Allen presented a minority report opposing divestment and encouraging the Mission Responsibility Through Investment committee to continue its corporate engagement process with the three companies. MRTI has been engaged with the three companies since 2004 and recommends divestment.
Andries Coetzee, a teaching elder commissioner from the Presbytery of Muskingum Valley, referenced the PC(USA)’s divestment from companies supporting apartheid in South Africa. As a member of the oppressive white minority in South Africa, Coetzee thanked his fellow Presbyterians for divesting there and encouraged the Assembly to do the same for Israelis and Palestinians.
“You put me on the road to gaining back my humanity,” Coetzee said.

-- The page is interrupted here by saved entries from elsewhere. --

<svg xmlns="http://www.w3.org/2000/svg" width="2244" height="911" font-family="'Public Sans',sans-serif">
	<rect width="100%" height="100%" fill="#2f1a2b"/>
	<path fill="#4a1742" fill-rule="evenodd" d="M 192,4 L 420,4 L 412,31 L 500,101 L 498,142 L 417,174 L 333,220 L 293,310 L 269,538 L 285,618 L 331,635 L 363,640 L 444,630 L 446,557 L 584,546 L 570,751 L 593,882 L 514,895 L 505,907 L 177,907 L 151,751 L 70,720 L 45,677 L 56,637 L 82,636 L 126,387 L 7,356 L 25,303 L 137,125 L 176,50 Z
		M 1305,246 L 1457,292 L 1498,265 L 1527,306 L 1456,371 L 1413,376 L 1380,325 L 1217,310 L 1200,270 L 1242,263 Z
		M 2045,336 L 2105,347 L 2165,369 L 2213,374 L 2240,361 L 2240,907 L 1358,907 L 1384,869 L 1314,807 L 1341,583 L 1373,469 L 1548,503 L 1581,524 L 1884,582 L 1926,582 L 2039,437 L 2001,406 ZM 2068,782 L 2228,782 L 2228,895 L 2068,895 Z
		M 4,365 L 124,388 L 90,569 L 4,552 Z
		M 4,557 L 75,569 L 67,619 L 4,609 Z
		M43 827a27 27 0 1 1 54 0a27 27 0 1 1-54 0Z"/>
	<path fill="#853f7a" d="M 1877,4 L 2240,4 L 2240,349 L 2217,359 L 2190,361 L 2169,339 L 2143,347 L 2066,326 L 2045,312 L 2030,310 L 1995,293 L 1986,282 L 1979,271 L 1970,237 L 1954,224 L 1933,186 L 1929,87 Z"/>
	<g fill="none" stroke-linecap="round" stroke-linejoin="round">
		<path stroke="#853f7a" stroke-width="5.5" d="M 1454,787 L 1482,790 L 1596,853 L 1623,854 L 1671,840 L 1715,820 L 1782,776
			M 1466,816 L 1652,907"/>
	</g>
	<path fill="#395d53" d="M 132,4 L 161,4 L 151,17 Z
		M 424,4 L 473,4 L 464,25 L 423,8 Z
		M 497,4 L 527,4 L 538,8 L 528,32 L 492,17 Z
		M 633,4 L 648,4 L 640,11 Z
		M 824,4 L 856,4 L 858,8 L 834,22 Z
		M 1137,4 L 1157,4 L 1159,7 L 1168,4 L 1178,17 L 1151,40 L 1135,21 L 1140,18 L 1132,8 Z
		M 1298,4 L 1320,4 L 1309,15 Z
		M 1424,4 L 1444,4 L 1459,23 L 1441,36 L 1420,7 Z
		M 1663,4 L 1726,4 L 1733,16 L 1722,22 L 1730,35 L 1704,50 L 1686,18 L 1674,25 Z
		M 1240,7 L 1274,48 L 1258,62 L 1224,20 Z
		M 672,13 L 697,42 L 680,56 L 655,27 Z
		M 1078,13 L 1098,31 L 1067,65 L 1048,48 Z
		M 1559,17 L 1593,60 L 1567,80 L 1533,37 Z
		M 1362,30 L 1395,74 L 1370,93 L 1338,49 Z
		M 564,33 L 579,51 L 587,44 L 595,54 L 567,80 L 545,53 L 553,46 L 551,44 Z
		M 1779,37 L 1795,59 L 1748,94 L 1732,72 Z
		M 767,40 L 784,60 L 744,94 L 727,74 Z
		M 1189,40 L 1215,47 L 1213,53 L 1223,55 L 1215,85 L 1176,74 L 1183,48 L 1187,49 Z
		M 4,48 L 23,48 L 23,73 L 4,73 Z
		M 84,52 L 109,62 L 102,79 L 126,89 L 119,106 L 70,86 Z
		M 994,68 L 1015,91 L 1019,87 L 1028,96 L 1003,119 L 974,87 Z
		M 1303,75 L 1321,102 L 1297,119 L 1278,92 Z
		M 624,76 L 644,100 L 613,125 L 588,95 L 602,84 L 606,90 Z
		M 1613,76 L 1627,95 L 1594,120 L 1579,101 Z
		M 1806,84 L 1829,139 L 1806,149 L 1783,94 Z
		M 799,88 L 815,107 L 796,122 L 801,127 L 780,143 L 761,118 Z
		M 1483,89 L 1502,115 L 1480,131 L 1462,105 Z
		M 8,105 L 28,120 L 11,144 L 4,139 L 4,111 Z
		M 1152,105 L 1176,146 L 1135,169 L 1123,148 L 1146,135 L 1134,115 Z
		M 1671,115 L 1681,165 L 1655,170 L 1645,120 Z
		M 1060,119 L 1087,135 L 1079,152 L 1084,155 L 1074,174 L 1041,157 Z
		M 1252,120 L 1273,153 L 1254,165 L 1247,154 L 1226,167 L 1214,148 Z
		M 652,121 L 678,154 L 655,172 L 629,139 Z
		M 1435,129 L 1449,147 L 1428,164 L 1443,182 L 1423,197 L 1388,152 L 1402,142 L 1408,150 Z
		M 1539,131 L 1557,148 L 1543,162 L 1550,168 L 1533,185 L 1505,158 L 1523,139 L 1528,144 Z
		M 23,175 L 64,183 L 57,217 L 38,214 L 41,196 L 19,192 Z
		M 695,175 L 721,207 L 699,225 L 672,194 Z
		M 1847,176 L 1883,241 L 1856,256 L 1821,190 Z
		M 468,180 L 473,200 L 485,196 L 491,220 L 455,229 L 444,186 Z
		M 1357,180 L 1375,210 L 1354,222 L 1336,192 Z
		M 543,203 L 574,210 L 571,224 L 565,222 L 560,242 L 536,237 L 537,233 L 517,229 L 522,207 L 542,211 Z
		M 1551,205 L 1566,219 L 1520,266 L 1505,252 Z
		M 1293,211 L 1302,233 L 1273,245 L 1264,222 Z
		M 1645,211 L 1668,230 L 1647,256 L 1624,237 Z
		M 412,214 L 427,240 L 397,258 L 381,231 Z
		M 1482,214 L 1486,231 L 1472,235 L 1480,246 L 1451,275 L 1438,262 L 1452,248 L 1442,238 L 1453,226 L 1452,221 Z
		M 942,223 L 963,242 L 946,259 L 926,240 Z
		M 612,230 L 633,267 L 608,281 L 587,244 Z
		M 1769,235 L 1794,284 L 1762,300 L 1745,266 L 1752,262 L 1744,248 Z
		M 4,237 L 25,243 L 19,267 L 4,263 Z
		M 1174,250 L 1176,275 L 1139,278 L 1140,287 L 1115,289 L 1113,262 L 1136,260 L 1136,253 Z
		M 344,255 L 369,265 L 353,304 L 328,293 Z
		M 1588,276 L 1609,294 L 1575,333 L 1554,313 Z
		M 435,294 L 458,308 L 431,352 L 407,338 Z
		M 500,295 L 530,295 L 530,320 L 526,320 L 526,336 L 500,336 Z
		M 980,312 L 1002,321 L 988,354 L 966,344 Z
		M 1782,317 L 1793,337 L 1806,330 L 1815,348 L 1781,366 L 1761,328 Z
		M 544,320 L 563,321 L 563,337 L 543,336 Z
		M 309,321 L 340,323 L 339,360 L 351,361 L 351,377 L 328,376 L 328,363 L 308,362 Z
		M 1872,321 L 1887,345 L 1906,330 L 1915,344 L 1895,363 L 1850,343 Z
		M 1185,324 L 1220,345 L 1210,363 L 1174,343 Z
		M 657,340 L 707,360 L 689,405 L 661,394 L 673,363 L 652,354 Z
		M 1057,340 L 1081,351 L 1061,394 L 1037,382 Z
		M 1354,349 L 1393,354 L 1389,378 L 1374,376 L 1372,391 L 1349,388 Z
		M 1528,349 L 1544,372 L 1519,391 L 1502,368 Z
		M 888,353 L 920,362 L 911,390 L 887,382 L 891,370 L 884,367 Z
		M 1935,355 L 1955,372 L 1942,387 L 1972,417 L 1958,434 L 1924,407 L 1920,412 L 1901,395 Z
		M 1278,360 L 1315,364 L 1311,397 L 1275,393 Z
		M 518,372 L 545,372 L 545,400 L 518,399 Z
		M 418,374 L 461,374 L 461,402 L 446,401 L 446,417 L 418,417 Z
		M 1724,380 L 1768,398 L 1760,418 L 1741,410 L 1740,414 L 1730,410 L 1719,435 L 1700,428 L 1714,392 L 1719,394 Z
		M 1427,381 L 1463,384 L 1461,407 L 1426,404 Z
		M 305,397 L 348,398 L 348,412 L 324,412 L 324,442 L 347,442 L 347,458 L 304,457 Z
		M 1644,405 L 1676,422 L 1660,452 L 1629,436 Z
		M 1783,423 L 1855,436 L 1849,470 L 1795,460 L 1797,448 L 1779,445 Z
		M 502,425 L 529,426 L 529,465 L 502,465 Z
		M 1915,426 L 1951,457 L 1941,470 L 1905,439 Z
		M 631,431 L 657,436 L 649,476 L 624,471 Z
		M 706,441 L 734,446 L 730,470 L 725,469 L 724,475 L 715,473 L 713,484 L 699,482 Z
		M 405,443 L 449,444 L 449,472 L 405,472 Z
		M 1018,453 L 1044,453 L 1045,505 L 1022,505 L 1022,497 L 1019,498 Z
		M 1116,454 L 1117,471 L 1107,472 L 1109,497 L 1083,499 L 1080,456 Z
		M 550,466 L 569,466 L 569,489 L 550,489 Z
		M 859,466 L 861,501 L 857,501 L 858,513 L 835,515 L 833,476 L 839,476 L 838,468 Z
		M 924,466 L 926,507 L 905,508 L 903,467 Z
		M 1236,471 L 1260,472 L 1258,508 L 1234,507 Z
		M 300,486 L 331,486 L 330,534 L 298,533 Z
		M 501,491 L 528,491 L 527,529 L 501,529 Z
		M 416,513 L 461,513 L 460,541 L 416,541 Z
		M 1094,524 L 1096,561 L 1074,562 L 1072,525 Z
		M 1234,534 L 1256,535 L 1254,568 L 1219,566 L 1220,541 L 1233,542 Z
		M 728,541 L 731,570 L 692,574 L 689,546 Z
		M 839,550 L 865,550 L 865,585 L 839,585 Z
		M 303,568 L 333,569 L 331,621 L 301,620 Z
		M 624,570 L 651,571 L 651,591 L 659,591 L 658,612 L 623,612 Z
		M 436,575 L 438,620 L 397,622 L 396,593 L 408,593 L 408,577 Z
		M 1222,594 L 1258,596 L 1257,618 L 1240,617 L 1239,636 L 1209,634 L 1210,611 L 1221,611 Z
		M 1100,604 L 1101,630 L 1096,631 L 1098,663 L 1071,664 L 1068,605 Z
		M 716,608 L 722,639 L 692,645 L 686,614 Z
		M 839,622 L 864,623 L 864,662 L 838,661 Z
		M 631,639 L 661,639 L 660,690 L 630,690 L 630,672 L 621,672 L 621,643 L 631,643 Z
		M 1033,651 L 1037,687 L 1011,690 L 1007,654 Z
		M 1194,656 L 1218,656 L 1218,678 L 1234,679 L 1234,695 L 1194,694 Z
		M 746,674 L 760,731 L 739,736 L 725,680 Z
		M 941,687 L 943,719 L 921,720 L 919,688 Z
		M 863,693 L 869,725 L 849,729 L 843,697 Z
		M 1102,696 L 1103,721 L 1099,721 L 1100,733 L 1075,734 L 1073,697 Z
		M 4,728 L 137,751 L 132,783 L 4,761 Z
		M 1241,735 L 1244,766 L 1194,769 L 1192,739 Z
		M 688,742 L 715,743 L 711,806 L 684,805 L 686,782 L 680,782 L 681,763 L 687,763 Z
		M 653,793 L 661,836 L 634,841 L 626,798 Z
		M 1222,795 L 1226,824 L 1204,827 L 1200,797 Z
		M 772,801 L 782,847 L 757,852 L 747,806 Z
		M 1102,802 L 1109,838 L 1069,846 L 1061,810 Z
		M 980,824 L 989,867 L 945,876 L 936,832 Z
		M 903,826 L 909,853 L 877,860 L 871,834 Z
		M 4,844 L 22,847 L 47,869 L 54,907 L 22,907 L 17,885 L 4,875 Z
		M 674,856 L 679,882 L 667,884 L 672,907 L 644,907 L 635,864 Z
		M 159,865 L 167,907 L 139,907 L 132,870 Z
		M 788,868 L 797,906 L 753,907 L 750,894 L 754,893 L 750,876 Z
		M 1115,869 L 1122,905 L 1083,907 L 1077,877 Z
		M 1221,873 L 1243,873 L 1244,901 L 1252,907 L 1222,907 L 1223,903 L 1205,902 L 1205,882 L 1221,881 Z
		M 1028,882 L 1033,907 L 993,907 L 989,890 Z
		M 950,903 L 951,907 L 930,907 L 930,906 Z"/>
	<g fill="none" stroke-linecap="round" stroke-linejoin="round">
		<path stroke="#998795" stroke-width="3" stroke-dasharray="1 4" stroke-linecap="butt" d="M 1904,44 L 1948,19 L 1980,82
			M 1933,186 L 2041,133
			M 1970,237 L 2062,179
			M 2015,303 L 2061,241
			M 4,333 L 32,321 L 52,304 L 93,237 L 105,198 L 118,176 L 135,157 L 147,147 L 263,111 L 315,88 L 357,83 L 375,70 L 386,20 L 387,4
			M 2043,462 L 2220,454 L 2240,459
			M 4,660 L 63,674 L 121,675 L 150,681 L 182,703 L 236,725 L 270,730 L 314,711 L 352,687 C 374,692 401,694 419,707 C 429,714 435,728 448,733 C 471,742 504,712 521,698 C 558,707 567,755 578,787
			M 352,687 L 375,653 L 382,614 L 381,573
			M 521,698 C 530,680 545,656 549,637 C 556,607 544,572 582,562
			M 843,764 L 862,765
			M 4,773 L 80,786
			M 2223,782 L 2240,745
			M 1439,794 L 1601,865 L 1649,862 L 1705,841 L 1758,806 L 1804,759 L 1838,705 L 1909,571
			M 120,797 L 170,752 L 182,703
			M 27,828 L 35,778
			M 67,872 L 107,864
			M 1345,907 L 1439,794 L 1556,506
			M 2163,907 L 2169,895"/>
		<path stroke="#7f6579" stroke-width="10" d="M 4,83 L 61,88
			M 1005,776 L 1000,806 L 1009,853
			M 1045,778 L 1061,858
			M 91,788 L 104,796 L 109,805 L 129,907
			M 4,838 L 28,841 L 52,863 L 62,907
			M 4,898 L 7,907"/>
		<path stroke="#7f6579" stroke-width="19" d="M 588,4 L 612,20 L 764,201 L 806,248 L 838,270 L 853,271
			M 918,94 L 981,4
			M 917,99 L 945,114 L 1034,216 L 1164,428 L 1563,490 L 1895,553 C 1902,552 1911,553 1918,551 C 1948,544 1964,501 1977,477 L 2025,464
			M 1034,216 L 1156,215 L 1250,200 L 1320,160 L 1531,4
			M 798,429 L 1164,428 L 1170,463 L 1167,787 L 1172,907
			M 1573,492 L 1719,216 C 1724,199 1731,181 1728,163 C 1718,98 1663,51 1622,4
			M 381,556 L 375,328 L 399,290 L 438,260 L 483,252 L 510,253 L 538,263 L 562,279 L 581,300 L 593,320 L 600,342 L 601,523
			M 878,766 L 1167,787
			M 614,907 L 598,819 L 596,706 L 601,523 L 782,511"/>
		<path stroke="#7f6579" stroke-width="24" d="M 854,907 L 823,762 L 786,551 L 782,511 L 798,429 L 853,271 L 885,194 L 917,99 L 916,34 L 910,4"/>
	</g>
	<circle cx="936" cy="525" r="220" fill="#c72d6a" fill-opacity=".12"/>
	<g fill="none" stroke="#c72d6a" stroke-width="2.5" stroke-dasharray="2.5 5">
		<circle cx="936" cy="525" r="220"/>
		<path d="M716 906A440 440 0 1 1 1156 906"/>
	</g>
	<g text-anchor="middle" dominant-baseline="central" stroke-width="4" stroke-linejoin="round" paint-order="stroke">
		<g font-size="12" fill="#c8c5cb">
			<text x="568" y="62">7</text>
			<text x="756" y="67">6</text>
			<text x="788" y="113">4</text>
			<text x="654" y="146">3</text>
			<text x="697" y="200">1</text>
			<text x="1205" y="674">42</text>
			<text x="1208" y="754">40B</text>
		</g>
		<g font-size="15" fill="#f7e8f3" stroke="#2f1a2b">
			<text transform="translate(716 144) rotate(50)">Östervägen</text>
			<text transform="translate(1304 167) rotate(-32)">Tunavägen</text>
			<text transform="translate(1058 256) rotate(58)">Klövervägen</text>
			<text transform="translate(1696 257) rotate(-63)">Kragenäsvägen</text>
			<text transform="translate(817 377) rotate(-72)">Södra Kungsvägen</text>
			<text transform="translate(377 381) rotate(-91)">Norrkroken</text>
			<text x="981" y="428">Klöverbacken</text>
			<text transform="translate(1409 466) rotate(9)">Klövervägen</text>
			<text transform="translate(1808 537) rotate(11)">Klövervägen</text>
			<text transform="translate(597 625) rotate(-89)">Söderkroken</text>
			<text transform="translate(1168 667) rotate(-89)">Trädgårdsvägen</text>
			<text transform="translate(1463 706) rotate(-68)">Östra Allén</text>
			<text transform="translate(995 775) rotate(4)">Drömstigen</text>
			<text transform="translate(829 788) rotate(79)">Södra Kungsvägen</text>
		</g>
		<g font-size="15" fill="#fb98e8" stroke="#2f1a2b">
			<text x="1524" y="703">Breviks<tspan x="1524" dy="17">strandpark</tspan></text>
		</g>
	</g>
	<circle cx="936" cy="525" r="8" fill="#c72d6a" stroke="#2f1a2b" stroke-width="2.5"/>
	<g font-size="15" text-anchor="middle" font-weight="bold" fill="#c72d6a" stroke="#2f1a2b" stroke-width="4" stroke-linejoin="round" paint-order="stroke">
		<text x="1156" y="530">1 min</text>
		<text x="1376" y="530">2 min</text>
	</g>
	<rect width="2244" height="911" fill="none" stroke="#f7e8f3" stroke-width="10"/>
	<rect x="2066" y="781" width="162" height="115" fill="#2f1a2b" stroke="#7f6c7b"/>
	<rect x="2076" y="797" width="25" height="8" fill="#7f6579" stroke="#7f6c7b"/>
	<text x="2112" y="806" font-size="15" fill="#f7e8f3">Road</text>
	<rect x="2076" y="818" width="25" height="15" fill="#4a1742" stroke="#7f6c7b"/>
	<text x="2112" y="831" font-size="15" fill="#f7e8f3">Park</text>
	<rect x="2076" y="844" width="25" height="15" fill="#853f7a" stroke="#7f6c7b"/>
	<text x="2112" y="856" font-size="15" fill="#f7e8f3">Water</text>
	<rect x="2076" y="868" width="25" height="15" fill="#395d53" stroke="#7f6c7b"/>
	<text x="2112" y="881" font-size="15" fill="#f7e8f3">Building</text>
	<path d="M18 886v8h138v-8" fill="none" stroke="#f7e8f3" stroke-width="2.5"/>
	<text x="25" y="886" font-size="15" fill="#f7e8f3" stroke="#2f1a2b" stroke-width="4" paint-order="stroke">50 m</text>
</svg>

Other items of business from the Middle East committee:
- approval of an overture instructing the Advisory Committee on Social Witness Policy to provide a history of General Assembly policies favoring a two-state solution in Israel-Palestine and to prepare a report to the 222nd Assembly (2016);
- disapproval of an overture affirming the human rights of Israelis and Palestinians but calling Israel an apartheid state;
- disapproval of an overture calling for the boycott of all Hewlett-Packard products;
- an overture reaffirming the PC(USA)’s commitment to the human rights of all children, especially those in Israel/Palestine; and
- an overture endorsing a paper written by the Ecumenical and Interreligious Work Group of the Presbytery of Chicago, “Perspectives on Presbyterian Church (USA) Support for a Just and Peaceful Compromise of the Israeli-Palestinian Conflict.” The paper was cited as a third-way solution, but many commissioners expressed concern that they didn’t receive the paper in time to read it.